Currently I am stuck at the actual replacement of . This is just an example that will be a bit refactored :
static boolean isUnicodeChar(String string) {
final String regex = "(?<!\\\\)(\\\\\\\\)*\\\\u[A-Fa-f\\d]{4}";
final Pattern pattern = Pattern.compile(regex, Pattern.MULTILINE | Pattern.UNICODE_CASE);
final Matcher matcher = pattern.matcher(string);
return matcher.find();
}
public static void main(String[] args) {
String string = "Muir-Torr \\ \\u00E9 syndrome \\u1234 skd just some \\uabcd arbitrary text \\ s";
System.out.println("Old String: " + string);
for (int startPosition = string.indexOf('\\'); startPosition >= 0; startPosition = string.indexOf('\\', startPosition + 1)) {
int strLength = string.length();
// int endPosition = startPosition + 5;
int endPosition = startPosition + 6;
System.out.println("\\ found at position: " + startPosition);
if (endPosition <= strLength - 1) {
String stringToCheck = string.substring(startPosition, endPosition);
System.out.println("Checking : " + stringToCheck);
if (!isUnicodeChar(stringToCheck)) {
//here I should replace the char that is found at start position with "\\\\"

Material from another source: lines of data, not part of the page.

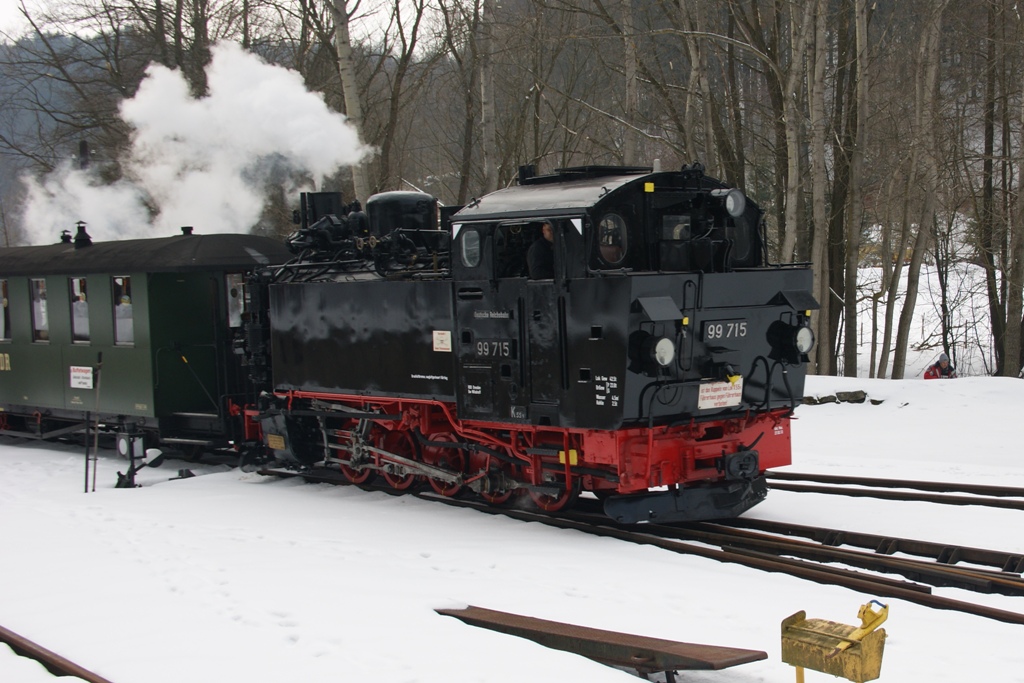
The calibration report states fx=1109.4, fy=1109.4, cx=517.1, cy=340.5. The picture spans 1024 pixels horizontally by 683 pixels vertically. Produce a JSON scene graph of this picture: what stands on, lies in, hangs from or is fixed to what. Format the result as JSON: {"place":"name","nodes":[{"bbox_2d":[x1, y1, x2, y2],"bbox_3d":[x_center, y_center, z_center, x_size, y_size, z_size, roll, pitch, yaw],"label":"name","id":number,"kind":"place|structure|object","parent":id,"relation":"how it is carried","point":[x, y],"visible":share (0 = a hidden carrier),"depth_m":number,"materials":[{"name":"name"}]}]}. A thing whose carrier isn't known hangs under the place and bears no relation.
{"place":"outdoors","nodes":[
{"label":"outdoors","id":0,"kind":"place"},
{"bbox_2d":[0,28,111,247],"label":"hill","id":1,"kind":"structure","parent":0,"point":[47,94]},
{"bbox_2d":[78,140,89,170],"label":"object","id":2,"kind":"object","parent":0,"point":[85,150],"visible":0.29,"depth_m":32.37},
{"bbox_2d":[16,44,374,243],"label":"steam cloud","id":3,"kind":"structure","parent":0,"point":[263,94],"materials":[{"name":"white"}]},
{"bbox_2d":[0,0,453,46],"label":"sky","id":4,"kind":"structure","parent":0,"point":[355,0],"materials":[{"name":"white"}]},
{"bbox_2d":[0,0,1022,263],"label":"wooded hill","id":5,"kind":"structure","parent":0,"point":[61,38],"materials":[{"name":"brown plant"}]},
{"bbox_2d":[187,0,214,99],"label":"tree","id":6,"kind":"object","parent":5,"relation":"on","point":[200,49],"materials":[{"name":"plant"}]},
{"bbox_2d":[326,0,370,200],"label":"tree","id":7,"kind":"object","parent":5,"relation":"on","point":[343,52],"visible":0.66,"depth_m":25.41,"materials":[{"name":"plant"}]},
{"bbox_2d":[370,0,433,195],"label":"tree","id":8,"kind":"object","parent":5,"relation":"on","point":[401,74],"visible":0.79,"depth_m":34.15,"materials":[{"name":"brown plant"}]},
{"bbox_2d":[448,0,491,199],"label":"tree","id":9,"kind":"object","parent":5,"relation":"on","point":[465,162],"visible":0.86,"depth_m":31.56,"materials":[{"name":"brown plant"}]},
{"bbox_2d":[475,0,498,189],"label":"tree","id":10,"kind":"object","parent":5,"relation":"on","point":[485,106],"visible":0.75,"depth_m":28.20,"materials":[{"name":"brown"}]},
{"bbox_2d":[619,0,641,163],"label":"tree","id":11,"kind":"object","parent":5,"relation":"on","point":[632,88],"visible":0.73,"depth_m":27.43,"materials":[{"name":"brown plant"}]},
{"bbox_2d":[671,0,739,178],"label":"tree","id":12,"kind":"object","parent":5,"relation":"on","point":[712,150],"visible":0.8,"depth_m":27.74,"materials":[{"name":"plant"}]},
{"bbox_2d":[0,350,1023,682],"label":"snowy ground","id":13,"kind":"structure","parent":0,"point":[37,514],"materials":[{"name":"white snow"}]},
{"bbox_2d":[0,625,110,682],"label":"rail","id":14,"kind":"object","parent":13,"relation":"on","point":[31,654],"visible":0.91,"depth_m":6.45,"materials":[{"name":"metal"}]},
{"bbox_2d":[84,354,102,492],"bbox_3d":[-4.932,0.993,12.892,0.194,1.628,0.181,-1,4,8],"label":"metal pole","id":15,"kind":"object","parent":13,"relation":"on","point":[87,456],"visible":0.99,"depth_m":12.88,"materials":[{"name":"metal"}]},
{"bbox_2d":[112,425,162,488],"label":"railway switch stand","id":16,"kind":"object","parent":13,"relation":"on","point":[125,486],"visible":0.97,"depth_m":13.17,"materials":[{"name":"black metal"}]},
{"bbox_2d":[436,605,762,680],"bbox_3d":[0.383,1.820,6.379,0.485,0.312,2.224,-5,5,-42],"label":"metal beam","id":17,"kind":"structure","parent":13,"relation":"on","point":[648,644],"depth_m":6.21,"materials":[{"name":"brown metal"}]},
{"bbox_2d":[276,466,1023,623],"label":"railway track","id":18,"kind":"structure","parent":13,"relation":"on","point":[974,612],"depth_m":9.22,"materials":[{"name":"brown metal"}]},
{"bbox_2d":[0,229,285,460],"label":"passenger car","id":19,"kind":"object","parent":18,"relation":"on","point":[39,351],"visible":0.68,"depth_m":15.09,"materials":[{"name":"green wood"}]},
{"bbox_2d":[0,278,10,343],"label":"window","id":20,"kind":"structure","parent":19,"relation":"in","point":[1,335],"depth_m":18.19,"materials":[{"name":"clear glass"}]},
{"bbox_2d":[29,277,48,342],"bbox_3d":[-7.317,-0.445,17.181,0.157,1.103,0.877,-5,5,-42],"label":"window","id":21,"kind":"structure","parent":19,"relation":"in","point":[39,325],"depth_m":17.23,"materials":[{"name":"glass"}]},
{"bbox_2d":[58,230,72,244],"bbox_3d":[-7.876,-1.752,19.326,0.309,0.334,0.324,-5,5,-42],"label":"roof vent","id":22,"kind":"object","parent":19,"relation":"on","point":[67,235],"visible":0.63,"depth_m":19.26,"materials":[{"name":"black metal"}]},
{"bbox_2d":[68,276,89,344],"bbox_3d":[-6.316,-0.418,16.122,0.155,1.065,0.859,-5,5,-42],"label":"window","id":23,"kind":"structure","parent":19,"relation":"in","point":[85,309],"depth_m":16.15,"materials":[{"name":"glass"}]},
{"bbox_2d":[69,365,93,389],"bbox_3d":[-6.085,0.521,15.485,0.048,0.301,0.658,-5,5,-42],"label":"sign","id":24,"kind":"object","parent":19,"relation":"attached to","point":[87,375],"visible":0.96,"depth_m":15.46,"materials":[{"name":"white metal"}]},
{"bbox_2d":[72,221,92,247],"bbox_3d":[-7.106,-1.715,18.087,0.344,0.458,0.398,-5,5,-42],"label":"roof vent","id":25,"kind":"object","parent":19,"relation":"on","point":[85,233],"visible":0.94,"depth_m":18.00,"materials":[{"name":"black metal"}]},
{"bbox_2d":[111,274,134,345],"bbox_3d":[-5.297,-0.412,15.081,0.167,1.033,0.785,-5,5,-42],"label":"window","id":26,"kind":"structure","parent":19,"relation":"in","point":[129,335],"depth_m":15.14,"materials":[{"name":"glass"}]},
{"bbox_2d":[179,226,193,235],"bbox_3d":[-5.058,-1.607,16.960,0.270,0.224,0.287,-5,5,-42],"label":"roof vent","id":27,"kind":"object","parent":19,"relation":"on","point":[189,227],"visible":0.56,"depth_m":16.89,"materials":[{"name":"black metal"}]},
{"bbox_2d":[226,272,245,326],"bbox_3d":[-3.722,-0.526,14.866,0.290,0.799,0.423,-5,5,-42],"label":"train window","id":28,"kind":"structure","parent":19,"relation":"in","point":[235,321],"depth_m":14.81,"materials":[{"name":"white"}]},
{"bbox_2d":[233,161,813,522],"bbox_3d":[-0.684,-0.095,11.792,2.330,3.382,7.863,-5,5,-42],"label":"steam locomotive","id":29,"kind":"object","parent":18,"relation":"on","point":[634,309],"visible":0.8,"depth_m":10.23,"materials":[{"name":"black metal"}]},
{"bbox_2d":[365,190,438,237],"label":"dome","id":30,"kind":"object","parent":29,"relation":"on","point":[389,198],"visible":0.5,"depth_m":12.46,"materials":[{"name":"black metal"}]},
{"bbox_2d":[432,330,451,351],"bbox_3d":[-0.741,0.010,10.887,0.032,0.210,0.311,-5,5,-42],"label":"sign","id":31,"kind":"object","parent":29,"relation":"attached to","point":[447,337],"visible":0.98,"depth_m":10.88,"materials":[{"name":"white metal"}]},
{"bbox_2d":[460,229,480,267],"bbox_3d":[-0.400,-0.879,10.143,0.092,0.388,0.354,-5,5,-42],"label":"window","id":32,"kind":"structure","parent":29,"relation":"in","point":[463,241],"depth_m":10.14,"materials":[{"name":"clear glass"}]},
{"bbox_2d":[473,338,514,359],"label":"number plate","id":33,"kind":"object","parent":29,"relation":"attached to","point":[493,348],"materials":[{"name":"black metal"}]},
{"bbox_2d":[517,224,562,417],"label":"door","id":34,"kind":"structure","parent":29,"relation":"in","point":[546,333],"depth_m":9.77,"materials":[{"name":"black metal"}]},
{"bbox_2d":[526,221,556,280],"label":"person","id":35,"kind":"object","parent":29,"relation":"in","point":[536,257],"visible":0.42,"depth_m":10.04},
{"bbox_2d":[597,214,626,266],"bbox_3d":[0.794,-0.886,9.557,0.316,0.452,0.215,-5,5,-42],"label":"window","id":36,"kind":"structure","parent":29,"relation":"in","point":[610,222],"depth_m":9.52,"materials":[{"name":"glass"}]},
{"bbox_2d":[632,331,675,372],"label":"headlamp","id":37,"kind":"object","parent":29,"relation":"attached to","point":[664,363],"visible":0.96,"depth_m":9.23,"materials":[{"name":"black metal"}]},
{"bbox_2d":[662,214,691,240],"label":"window","id":38,"kind":"structure","parent":29,"relation":"in","point":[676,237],"depth_m":9.68,"materials":[{"name":"glass"}]},
{"bbox_2d":[698,379,743,409],"bbox_3d":[1.756,0.475,9.650,0.596,0.256,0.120,-5,5,-42],"label":"sign","id":39,"kind":"object","parent":29,"relation":"attached to","point":[728,399],"visible":0.87,"depth_m":9.62,"materials":[{"name":"white metal"}]},
{"bbox_2d":[703,319,747,340],"bbox_3d":[1.822,-0.093,9.708,0.591,0.159,0.044,-5,5,-42],"label":"number plate","id":40,"kind":"object","parent":29,"relation":"attached to","point":[714,329],"visible":0.89,"depth_m":9.70,"materials":[{"name":"black metal"}]},
{"bbox_2d":[717,187,746,218],"bbox_3d":[1.921,-1.239,10.006,0.358,0.290,0.306,-5,5,-42],"label":"headlamp","id":41,"kind":"object","parent":29,"relation":"attached to","point":[728,202],"visible":0.96,"depth_m":9.92,"materials":[{"name":"black metal"}]},
{"bbox_2d":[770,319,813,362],"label":"headlamp","id":42,"kind":"object","parent":29,"relation":"attached to","point":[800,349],"visible":0.95,"depth_m":10.24,"materials":[{"name":"black metal"}]},
{"bbox_2d":[804,0,832,374],"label":"tree","id":43,"kind":"object","parent":13,"relation":"on","point":[816,190],"visible":0.87,"depth_m":23.89,"materials":[{"name":"plant"}]},
{"bbox_2d":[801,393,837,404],"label":"rock","id":44,"kind":"object","parent":13,"relation":"on","point":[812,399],"visible":0.79,"depth_m":21.23,"materials":[{"name":"grey stone"}]},
{"bbox_2d":[780,600,888,682],"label":"box","id":45,"kind":"object","parent":13,"relation":"on","point":[824,638],"visible":0.99,"depth_m":4.84,"materials":[{"name":"metal"}]},
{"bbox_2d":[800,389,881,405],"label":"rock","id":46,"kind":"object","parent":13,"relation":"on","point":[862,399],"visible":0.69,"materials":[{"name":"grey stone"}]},
{"bbox_2d":[834,390,867,403],"bbox_3d":[6.432,1.090,21.327,0.561,0.291,0.556,-5,5,-42],"label":"rock","id":47,"kind":"object","parent":13,"relation":"on","point":[854,397],"visible":0.92,"depth_m":21.16,"materials":[{"name":"grey stone"}]},
{"bbox_2d":[831,0,873,377],"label":"tree","id":48,"kind":"object","parent":13,"relation":"on","point":[856,245],"visible":0.97,"depth_m":26.16,"materials":[{"name":"plant"}]},
{"bbox_2d":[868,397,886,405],"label":"rock","id":49,"kind":"object","parent":13,"relation":"on","point":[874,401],"visible":0.93,"depth_m":20.45,"materials":[{"name":"grey stone"}]},
{"bbox_2d":[768,470,1023,510],"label":"railway track","id":50,"kind":"structure","parent":13,"relation":"on","point":[890,486],"depth_m":11.36,"materials":[{"name":"metal"}]},
{"bbox_2d":[880,0,946,381],"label":"tree","id":51,"kind":"object","parent":13,"relation":"on","point":[900,331],"visible":0.99,"depth_m":25.58,"materials":[{"name":"brown plant"}]},
{"bbox_2d":[923,352,955,379],"bbox_3d":[9.114,0.882,23.882,0.698,1.230,0.624,-2,4,-6],"label":"person","id":52,"kind":"object","parent":13,"relation":"on","point":[942,357],"visible":0.64,"depth_m":23.80},
{"bbox_2d":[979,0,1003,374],"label":"tree","id":53,"kind":"object","parent":13,"relation":"on","point":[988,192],"visible":0.91,"depth_m":28.13,"materials":[{"name":"brown plant"}]},
{"bbox_2d":[999,15,1023,377],"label":"tree","id":54,"kind":"object","parent":13,"relation":"on","point":[1022,208],"visible":1,"depth_m":25.46,"materials":[{"name":"brown plant"}]},
{"bbox_2d":[780,0,808,261],"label":"tree","id":55,"kind":"object","parent":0,"point":[788,214],"visible":0.81,"depth_m":24.44,"materials":[{"name":"plant"}]},
{"bbox_2d":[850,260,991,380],"label":"snowy slope","id":56,"kind":"structure","parent":0,"point":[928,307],"materials":[{"name":"white snow"}]}
]}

System.out.println("New String: " + string);
} else {
System.out.println("No replacement needed, is unicode char: " + stringToCheck);
}
} else {
//here I should replace the char that is found at start position with "\\\\"
System.out.println("New String: " + string);
}
}
}
Replaced string should be:
"Muir-Torr \\\\ \\u00E9 syndrome \\u1234 skd just some \\uabcd arbitrary text \\\\ s";
>Solution :
First let’s just replace all backslashes with 2. The joy of Java escaping…
String replaced = string.replaceAll("\\\\", "\\\\\\\\");
Now we need to tell the regex engine "don’t do that if the slash is followed by u and four hexadecimal digits". We can use a negative lookahead: (?!u[0-9a-fA-F]{4})
String replaced = string.replaceAll("\\\\(?!u[0-9a-fA-F]{4})", "\\\\\\\\");
Result:
Muir-Torr \\ \u00E9 syndrome \u1234 skd just some \uabcd arbitrary text \\ s
You can repeat step one to get your desired result.